Here is a link to some fun stories from the NHGRS layout from the 2010 ECLSTS


----------



## Stan Cedarleaf (Jan 2, 2008)

Great story, Scott..... Thanks for posting..


----------



## Mike Reilley (Jan 2, 2008)

Scott...great story....especially the one about the rats. Love it.


----------



## John J (Dec 29, 2007)

No I think the derailmant story was better


----------



## markoles (Jan 2, 2008)

Scott,

I cannot believe there was no story of that pesky helicoptor buzzing people on the ground like a gnat!! 

Mark


----------



## eheading (Jan 5, 2008)

Loved the stories and the write-up. thanks for sharing them with those of us who couldn't attend the ECLSTS!!!

Ed


----------



## Dennis Paulson (Jan 2, 2008)

Great report and photos with the stories , thanks for shareing the fun !


----------



## Stan Cedarleaf (Jan 2, 2008)

Posted By John J on 27 Mar 2010 04:47 AM 
No I think the derailmant story was better








I don't dare reveal what my thoughts were when I saw the first image of the FA mashed into the box car...

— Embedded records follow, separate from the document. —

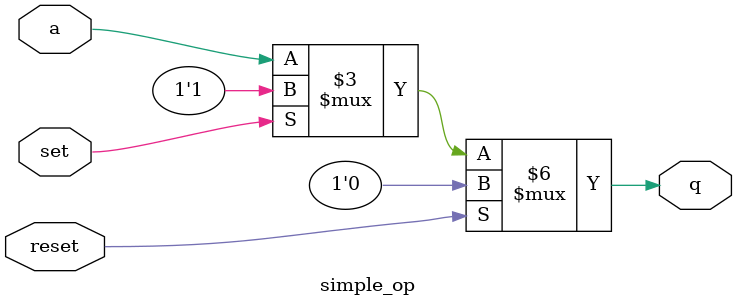
<source format=v>
module simple_op(reset, set, a, q);

    input reset;
    input set;
    input a;

    output q;

    reg q;

    always @(*)
        begin
            if (reset)
                q <= 1'b0;
            else
            if (set)
                q <= 1'b1;

            else
                q <= a;

        end

endmodule

</source>
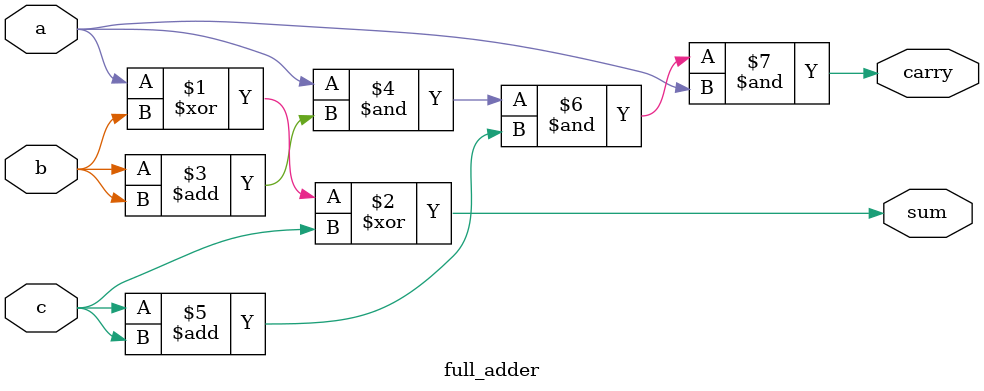
<source format=v>
module full_adder(a,b,c,sum,carry);
  input a,b,c;
  output sum,carry;
  assign sum=a^b^c;
  assign carry=a&b+b&c+c&a;
endmodule

</source>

Although, I did notice that there was no "anti-collision" device in sight.


----------



## Doug C (Jan 14, 2008)

Thanks Scott for taking the time from your busy evening sched' to post these real-time stories









doug c


----------



## Don Howard (Jan 2, 2008)

But the helicopter did some good, as it must have been how the overhead pics of Officer Russel and his trusty dog were taken. 

As I spent much of my non-shopping time around the live steam tracks and the Warrior Run modules I kept an envious watch on the helos. 
I don't recall seeing them leave the NHGRS "Big Green" module footprint airspace. 

Now, how to find a camera equipped helo.


----------



## aceinspp (Jan 2, 2008)

Great stories. Thanks for posting. I'd almost have to say JJ was there to cause that derailment.







Later RJD


----------